West of England Joint Transport Study

Current Issues

To decide which schemes should be developed, we must first identify the current issues on our transport network.

What are the challenges we experience travelling around the area?

The West of England benefits from its location on the UK's strategic motorway and national rail networks at the gateway to the South West and South Wales and is also home to two international gateways. Bristol Port, Britain's most centrally located deep sea port, has good road and rail connections, and Bristol Airport handles more than 6 million passengers a year. The airport is undergoing an expansion programme including a new terminal and public transport interchange.

Effective transport links are a critical ingredient in the West of England's economic success. But the area faces challenges from the current quality of travel options, traffic congestion and the reliability of transport networks. This makes it difficult for people to get around and impacts on business productivity. Although most people in the West of England live and work within the area, travel-to-work patterns are often complex. There are large movements into central Bristol from across the West of England and from west Wiltshire into Bath. There are also complex movements to and within the north and east fringes of the Bristol urban area.

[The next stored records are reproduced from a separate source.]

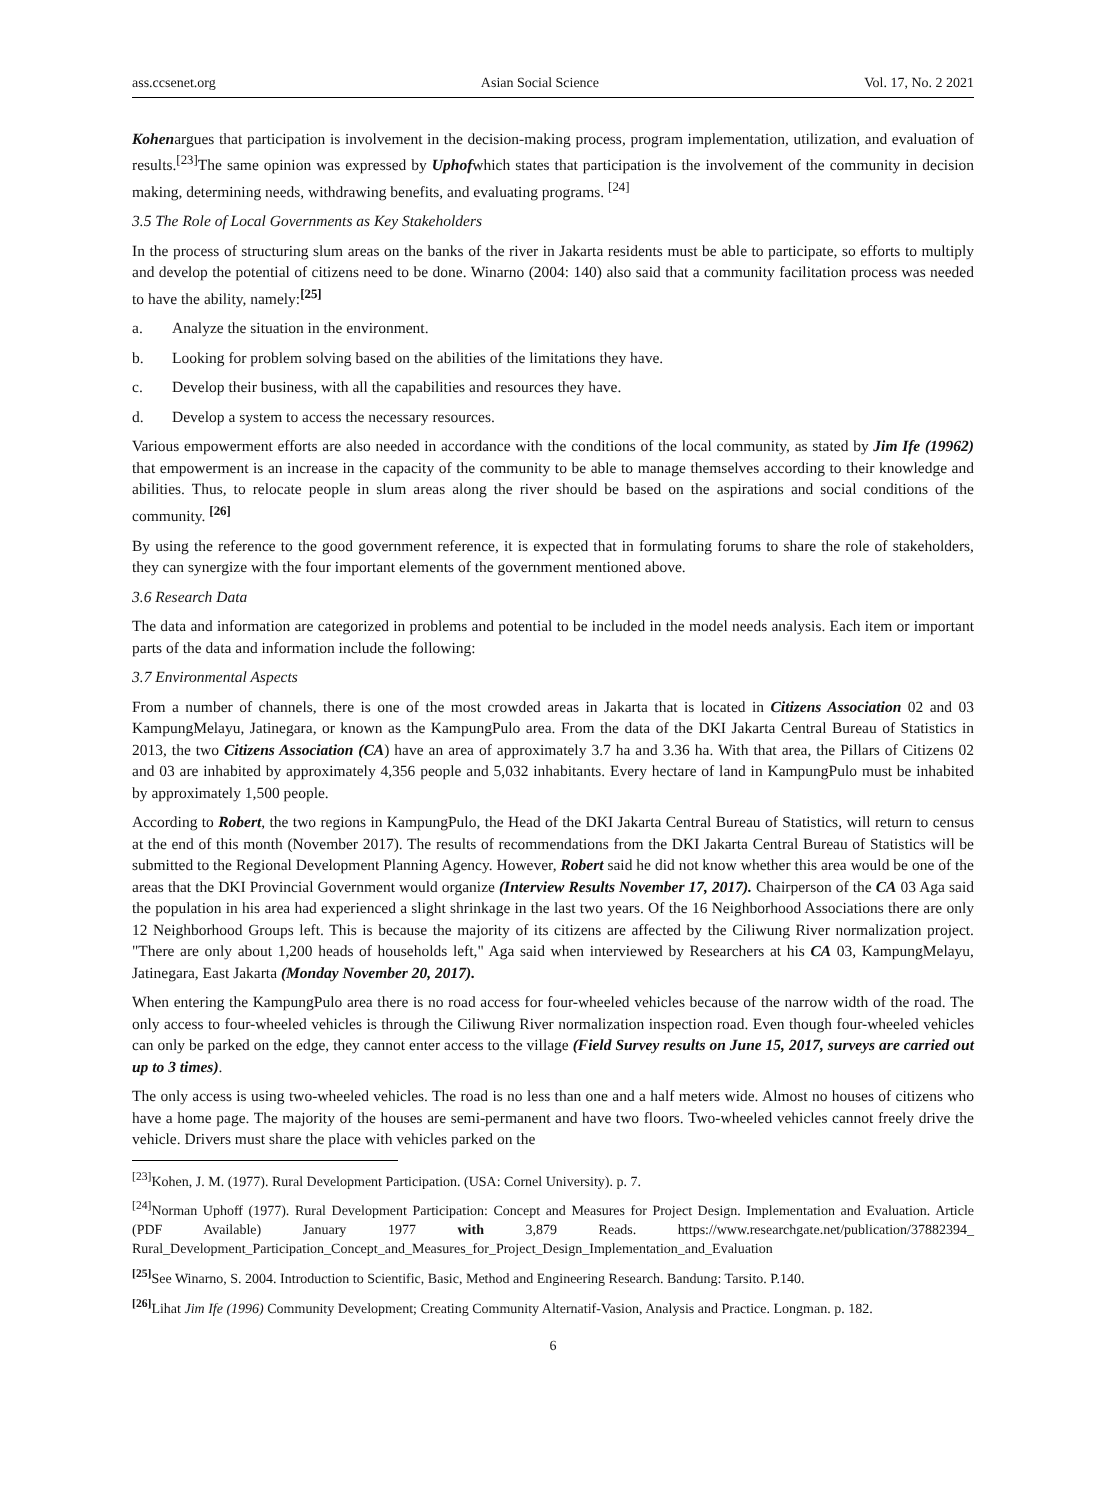ass.ccsenet.org Asian Social Science Vol. 17, No. 2 2021
Kohenargues that participation is involvement in the decision-making process, program implementation, utilization, and evaluation of results.<sup>[23]</sup>The same opinion was expressed by Uphofwhich states that participation is the involvement of the community in decision making, determining needs, withdrawing benefits, and evaluating programs. <sup>[24]</sup>
3.5 The Role of Local Governments as Key Stakeholders
In the process of structuring slum areas on the banks of the river in Jakarta residents must be able to participate, so efforts to multiply and develop the potential of citizens need to be done. Winarno (2004: 140) also said that a community facilitation process was needed to have the ability, namely:<sup>[25]</sup>
a. Analyze the situation in the environment.
b. Looking for problem solving based on the abilities of the limitations they have.
c. Develop their business, with all the capabilities and resources they have.
d. Develop a system to access the necessary resources.
Various empowerment efforts are also needed in accordance with the conditions of the local community, as stated by Jim Ife (19962) that empowerment is an increase in the capacity of the community to be able to manage themselves according to their knowledge and abilities. Thus, to relocate people in slum areas along the river should be based on the aspirations and social conditions of the community. <sup>[26]</sup>
By using the reference to the good government reference, it is expected that in formulating forums to share the role of stakeholders, they can synergize with the four important elements of the government mentioned above.
3.6 Research Data
The data and information are categorized in problems and potential to be included in the model needs analysis. Each item or important parts of the data and information include the following:
3.7 Environmental Aspects
From a number of channels, there is one of the most crowded areas in Jakarta that is located in Citizens Association 02 and 03 KampungMelayu, Jatinegara, or known as the KampungPulo area. From the data of the DKI Jakarta Central Bureau of Statistics in 2013, the two Citizens Association (CA) have an area of approximately 3.7 ha and 3.36 ha. With that area, the Pillars of Citizens 02 and 03 are inhabited by approximately 4,356 people and 5,032 inhabitants. Every hectare of land in KampungPulo must be inhabited by approximately 1,500 people.
According to Robert, the two regions in KampungPulo, the Head of the DKI Jakarta Central Bureau of Statistics, will return to census at the end of this month (November 2017). The results of recommendations from the DKI Jakarta Central Bureau of Statistics will be submitted to the Regional Development Planning Agency. However, Robert said he did not know whether this area would be one of the areas that the DKI Provincial Government would organize (Interview Results November 17, 2017). Chairperson of the CA 03 Aga said the population in his area had experienced a slight shrinkage in the last two years. Of the 16 Neighborhood Associations there are only 12 Neighborhood Groups left. This is because the majority of its citizens are affected by the Ciliwung River normalization project. "There are only about 1,200 heads of households left," Aga said when interviewed by Researchers at his CA 03, KampungMelayu, Jatinegara, East Jakarta (Monday November 20, 2017).
When entering the KampungPulo area there is no road access for four-wheeled vehicles because of the narrow width of the road. The only access to four-wheeled vehicles is through the Ciliwung River normalization inspection road. Even though four-wheeled vehicles can only be parked on the edge, they cannot enter access to the village (Field Survey results on June 15, 2017, surveys are carried out up to 3 times).
The only access is using two-wheeled vehicles. The road is no less than one and a half meters wide. Almost no houses of citizens who have a home page. The majority of the houses are semi-permanent and have two floors. Two-wheeled vehicles cannot freely drive the vehicle. Drivers must share the place with vehicles parked on the
<sup>[23]</sup> Kohen, J. M. (1977). Rural Development Participation. (USA: Cornel University). p. 7.
<sup>[24]</sup> Norman Uphoff (1977). Rural Development Participation: Concept and Measures for Project Design. Implementation and Evaluation. Article (PDF Available) January 1977 with 3,879 Reads. https://www.researchgate.net/publication/37882394_ Rural_Development_Participation_Concept_and_Measures_for_Project_Design_Implementation_and_Evaluation
<sup>[25]</sup> See Winarno, S. 2004. Introduction to Scientific, Basic, Method and Engineering Research. Bandung: Tarsito. P.140.
<sup>[26]</sup> Lihat Jim Ife (1996) Community Development; Creating Community Alternatif-Vasion, Analysis and Practice. Longman. p. 182.
6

What are the key transport issues facing our area?

LIMITED TRAVEL OPTIONS

While parts of the West of England have higher than average levels of walking and cycling, much of our area suffers from limited transport options which results in high private car use. This is most pronounced at the edges of the Bristol urban area and especially so in parts of South Gloucestershire and in North Somerset towns.

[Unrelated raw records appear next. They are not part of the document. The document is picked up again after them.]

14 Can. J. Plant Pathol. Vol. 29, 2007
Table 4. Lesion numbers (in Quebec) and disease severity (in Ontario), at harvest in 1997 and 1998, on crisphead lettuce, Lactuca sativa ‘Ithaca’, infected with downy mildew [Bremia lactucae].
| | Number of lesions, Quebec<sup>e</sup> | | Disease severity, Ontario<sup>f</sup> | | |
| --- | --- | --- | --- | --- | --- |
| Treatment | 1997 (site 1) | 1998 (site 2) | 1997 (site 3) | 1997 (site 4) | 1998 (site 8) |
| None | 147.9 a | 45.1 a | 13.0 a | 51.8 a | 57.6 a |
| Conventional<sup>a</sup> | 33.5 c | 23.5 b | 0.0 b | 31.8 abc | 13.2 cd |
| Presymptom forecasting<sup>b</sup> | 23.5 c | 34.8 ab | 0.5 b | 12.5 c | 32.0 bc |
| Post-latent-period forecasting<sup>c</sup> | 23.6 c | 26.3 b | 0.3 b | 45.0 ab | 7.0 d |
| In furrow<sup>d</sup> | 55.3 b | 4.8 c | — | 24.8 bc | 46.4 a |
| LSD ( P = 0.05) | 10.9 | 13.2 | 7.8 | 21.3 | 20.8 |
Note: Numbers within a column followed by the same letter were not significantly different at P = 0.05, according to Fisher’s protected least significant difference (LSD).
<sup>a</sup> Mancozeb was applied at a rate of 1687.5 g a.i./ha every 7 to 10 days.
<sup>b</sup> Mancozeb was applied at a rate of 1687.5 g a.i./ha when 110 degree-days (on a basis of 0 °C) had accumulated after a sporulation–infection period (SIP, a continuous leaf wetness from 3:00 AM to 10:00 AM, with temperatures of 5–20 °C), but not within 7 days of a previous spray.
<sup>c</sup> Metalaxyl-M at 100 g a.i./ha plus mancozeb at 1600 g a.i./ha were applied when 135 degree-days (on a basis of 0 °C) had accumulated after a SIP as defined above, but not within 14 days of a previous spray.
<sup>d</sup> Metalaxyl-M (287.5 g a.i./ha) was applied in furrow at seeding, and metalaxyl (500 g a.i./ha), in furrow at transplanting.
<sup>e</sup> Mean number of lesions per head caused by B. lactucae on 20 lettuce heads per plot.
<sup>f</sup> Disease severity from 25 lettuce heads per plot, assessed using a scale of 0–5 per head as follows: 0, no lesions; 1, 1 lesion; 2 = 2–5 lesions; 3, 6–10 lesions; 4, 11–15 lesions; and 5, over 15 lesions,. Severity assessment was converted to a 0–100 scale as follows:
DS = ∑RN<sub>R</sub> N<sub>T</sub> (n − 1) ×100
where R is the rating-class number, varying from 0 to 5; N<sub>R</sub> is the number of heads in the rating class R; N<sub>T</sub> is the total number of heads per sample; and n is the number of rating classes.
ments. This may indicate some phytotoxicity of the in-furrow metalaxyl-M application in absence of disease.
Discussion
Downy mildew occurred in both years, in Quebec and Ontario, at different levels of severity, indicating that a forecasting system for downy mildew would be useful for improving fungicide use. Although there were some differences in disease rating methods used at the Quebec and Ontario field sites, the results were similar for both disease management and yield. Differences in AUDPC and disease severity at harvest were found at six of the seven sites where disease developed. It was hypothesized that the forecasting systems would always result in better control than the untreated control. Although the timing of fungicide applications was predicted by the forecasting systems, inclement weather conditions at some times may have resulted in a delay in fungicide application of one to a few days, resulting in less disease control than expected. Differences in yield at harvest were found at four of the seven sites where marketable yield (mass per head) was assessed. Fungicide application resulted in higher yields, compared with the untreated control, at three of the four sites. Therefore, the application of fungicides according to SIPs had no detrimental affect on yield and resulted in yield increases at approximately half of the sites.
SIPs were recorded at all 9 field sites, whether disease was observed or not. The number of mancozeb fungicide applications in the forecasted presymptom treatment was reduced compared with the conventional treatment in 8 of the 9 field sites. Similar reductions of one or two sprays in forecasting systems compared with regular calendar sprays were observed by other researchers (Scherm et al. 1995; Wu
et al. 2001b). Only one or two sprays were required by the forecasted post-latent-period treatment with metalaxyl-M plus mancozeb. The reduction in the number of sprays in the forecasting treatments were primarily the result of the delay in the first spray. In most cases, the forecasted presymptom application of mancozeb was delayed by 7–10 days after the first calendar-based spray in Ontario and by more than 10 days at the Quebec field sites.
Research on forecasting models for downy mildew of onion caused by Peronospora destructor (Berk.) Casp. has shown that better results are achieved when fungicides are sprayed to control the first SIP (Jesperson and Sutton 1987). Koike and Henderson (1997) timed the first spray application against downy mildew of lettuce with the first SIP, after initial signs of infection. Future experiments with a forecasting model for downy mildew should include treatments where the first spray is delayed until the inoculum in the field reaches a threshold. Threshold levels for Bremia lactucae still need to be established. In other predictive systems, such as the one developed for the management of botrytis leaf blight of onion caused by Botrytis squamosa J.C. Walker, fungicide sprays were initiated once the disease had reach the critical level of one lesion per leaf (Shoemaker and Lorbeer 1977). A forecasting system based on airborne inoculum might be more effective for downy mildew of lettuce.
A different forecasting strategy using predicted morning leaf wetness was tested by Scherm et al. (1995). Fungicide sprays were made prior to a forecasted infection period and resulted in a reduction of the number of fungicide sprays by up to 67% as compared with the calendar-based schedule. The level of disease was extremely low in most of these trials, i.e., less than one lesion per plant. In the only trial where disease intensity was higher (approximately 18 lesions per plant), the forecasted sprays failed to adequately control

The area also has low levels of public transport use, especially in urban areas, although passenger numbers have increased significantly in recent years.

CONGESTION

The West of England is a prosperous area which experiences significant congestion on the motorway network, core radial routes, and around main employment centres.

Key problems include:

  • Longer, less reliable journey times.
  • Lack of resilience in the road network that struggles to deal with disruptions or accidents.
  • Impact on economic competitiveness and reduced accessibility to jobs and services.
  • Impact of heavy traffic congestion on reliability of bus services.

SOCIAL CHALLENGES

Despite the overall prosperity of the West of England, a number of communities face significant challenges, including poor skills, poor health, low incomes and deprivation in some parts of our area.

Transport has a role to play in providing the connections for people to access jobs, training and other services. We also need to take into account changing working patterns, demographic changes which is seeing our population increase and grow older and advances in technology.

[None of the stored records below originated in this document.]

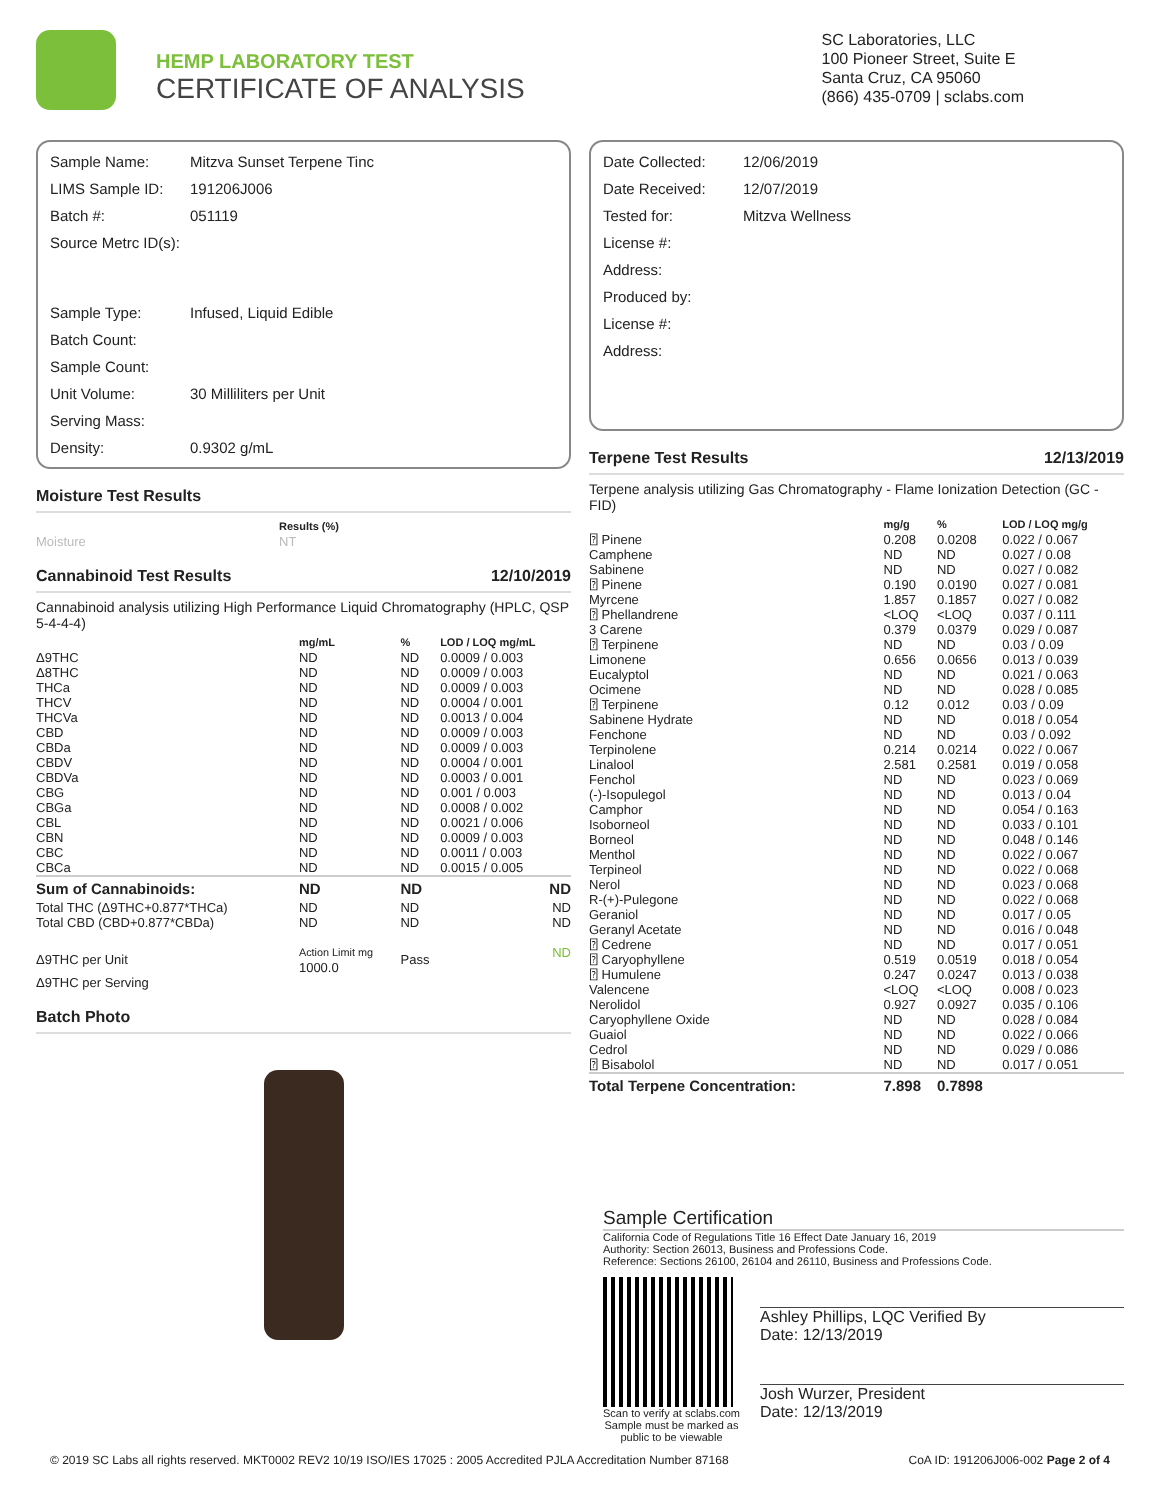HEMP LABORATORY TEST
CERTIFICATE OF ANALYSIS
SC Laboratories, LLC
100 Pioneer Street, Suite E
Santa Cruz, CA 95060
(866) 435-0709 | sclabs.com
Sample Name: Mitzva Sunset Terpene Tinc
LIMS Sample ID: 191206J006
Batch #: 051119
Source Metrc ID(s):
Sample Type: Infused, Liquid Edible
Batch Count:
Sample Count:
Unit Volume: 30 Milliliters per Unit
Serving Mass:
Density: 0.9302 g/mL
Moisture Test Results
| | Results (%) |
| --- | --- |
| Moisture | NT |
Cannabinoid Test Results 12/10/2019
Cannabinoid analysis utilizing High Performance Liquid Chromatography (HPLC, QSP 5-4-4-4)
| | mg/mL | % | LOD / LOQ mg/mL |
| --- | --- | --- | --- |
| Δ9THC | ND | ND | 0.0009 / 0.003 |
| Δ8THC | ND | ND | 0.0009 / 0.003 |
| THCa | ND | ND | 0.0009 / 0.003 |
| THCV | ND | ND | 0.0004 / 0.001 |
| THCVa | ND | ND | 0.0013 / 0.004 |
| CBD | ND | ND | 0.0009 / 0.003 |
| CBDa | ND | ND | 0.0009 / 0.003 |
| CBDV | ND | ND | 0.0004 / 0.001 |
| CBDVa | ND | ND | 0.0003 / 0.001 |
| CBG | ND | ND | 0.001 / 0.003 |
| CBGa | ND | ND | 0.0008 / 0.002 |
| CBL | ND | ND | 0.0021 / 0.006 |
| CBN | ND | ND | 0.0009 / 0.003 |
| CBC | ND | ND | 0.0011 / 0.003 |
| CBCa | ND | ND | 0.0015 / 0.005 |
| Sum of Cannabinoids: | ND | ND | ND |
| Total THC (Δ9THC+0.877*THCa) | ND | ND | ND |
| Total CBD (CBD+0.877*CBDa) | ND | ND | ND |
| Δ9THC per Unit | Action Limit mg 1000.0 | Pass | ND |
| Δ9THC per Serving | | | |
Batch Photo
Date Collected: 12/06/2019
Date Received: 12/07/2019
Tested for: Mitzva Wellness
License #:
Address:
Produced by:
License #:
Address:
Terpene Test Results 12/13/2019
Terpene analysis utilizing Gas Chromatography - Flame Ionization Detection (GC - FID)
| | mg/g | % | LOD / LOQ mg/g |
| --- | --- | --- | --- |
| ⍰ Pinene | 0.208 | 0.0208 | 0.022 / 0.067 |
| Camphene | ND | ND | 0.027 / 0.08 |
| Sabinene | ND | ND | 0.027 / 0.082 |
| ⍰ Pinene | 0.190 | 0.0190 | 0.027 / 0.081 |
| Myrcene | 1.857 | 0.1857 | 0.027 / 0.082 |
| ⍰ Phellandrene | <LOQ | <LOQ | 0.037 / 0.111 |
| 3 Carene | 0.379 | 0.0379 | 0.029 / 0.087 |
| ⍰ Terpinene | ND | ND | 0.03 / 0.09 |
| Limonene | 0.656 | 0.0656 | 0.013 / 0.039 |
| Eucalyptol | ND | ND | 0.021 / 0.063 |
| Ocimene | ND | ND | 0.028 / 0.085 |
| ⍰ Terpinene | 0.12 | 0.012 | 0.03 / 0.09 |
| Sabinene Hydrate | ND | ND | 0.018 / 0.054 |
| Fenchone | ND | ND | 0.03 / 0.092 |
| Terpinolene | 0.214 | 0.0214 | 0.022 / 0.067 |
| Linalool | 2.581 | 0.2581 | 0.019 / 0.058 |
| Fenchol | ND | ND | 0.023 / 0.069 |
| (-)-Isopulegol | ND | ND | 0.013 / 0.04 |
| Camphor | ND | ND | 0.054 / 0.163 |
| Isoborneol | ND | ND | 0.033 / 0.101 |
| Borneol | ND | ND | 0.048 / 0.146 |
| Menthol | ND | ND | 0.022 / 0.067 |
| Terpineol | ND | ND | 0.022 / 0.068 |
| Nerol | ND | ND | 0.023 / 0.068 |
| R-(+)-Pulegone | ND | ND | 0.022 / 0.068 |
| Geraniol | ND | ND | 0.017 / 0.05 |
| Geranyl Acetate | ND | ND | 0.016 / 0.048 |
| ⍰ Cedrene | ND | ND | 0.017 / 0.051 |
| ⍰ Caryophyllene | 0.519 | 0.0519 | 0.018 / 0.054 |
| ⍰ Humulene | 0.247 | 0.0247 | 0.013 / 0.038 |
| Valencene | <LOQ | <LOQ | 0.008 / 0.023 |
| Nerolidol | 0.927 | 0.0927 | 0.035 / 0.106 |
| Caryophyllene Oxide | ND | ND | 0.028 / 0.084 |
| Guaiol | ND | ND | 0.022 / 0.066 |
| Cedrol | ND | ND | 0.029 / 0.086 |
| ⍰ Bisabolol | ND | ND | 0.017 / 0.051 |
| Total Terpene Concentration: | 7.898 | 0.7898 | |
Sample Certification
California Code of Regulations Title 16 Effect Date January 16, 2019
Authority: Section 26013, Business and Professions Code.
Reference: Sections 26100, 26104 and 26110, Business and Professions Code.
Scan to verify at sclabs.com
Sample must be marked as
public to be viewable
Ashley Phillips, LQC Verified By
Date: 12/13/2019
Josh Wurzer, President
Date: 12/13/2019
© 2019 SC Labs all rights reserved. MKT0002 REV2 10/19 ISO/IES 17025 : 2005 Accredited PJLA Accreditation Number 87168 CoA ID: 191206J006-002 Page 2 of 4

Road safety is also an important consideration. The West of England has made good progress in reducing road casualties; between 1994 and 1998 an average of 472 people were killed or seriously injured each year, by 2014 this had reduced to 277 a year.

DEMAND FOR HOUSING AND EMPLOYMENT GROWTH AND INCREASED INFRASTRUCTURE

The Joint Spatial Plan, which will map out strategic locations for housing and employment up to 2036, is being carried out in parallel with the Joint Transport Study. It is estimated that at least 85,000 new homes will be required.

The Strategic Economic Plan also includes an ambition for 95,000 jobs strongly focused on the Enterprise Zone, Enterprise Areas and the South Bristol priority growth location.

Even taking into account the current transport improvements, this growth will have an impact on our highways and public transport network.

ENVIRONMENTAL CHALLENGES

Studies state that road traffic contributes around 30% of total carbon emissions in the West of England.

Whilst generally transport emissions per person are in decline due to more people walking or cycling and because of more fuel efficient vehicles, with future population growth it may be difficult to reduce emissions.

The West of England has several Air Quality Management Areas where levels of harmful emissions are regularly above acceptable levels. Noise caused by traffic levels is also an issue in many rural and urban areas. Too much traffic negatively impacts our often historic and attractive urban environments and rural tranquility.

What do you think of these issues? Are there any other issues that you feel we should consider?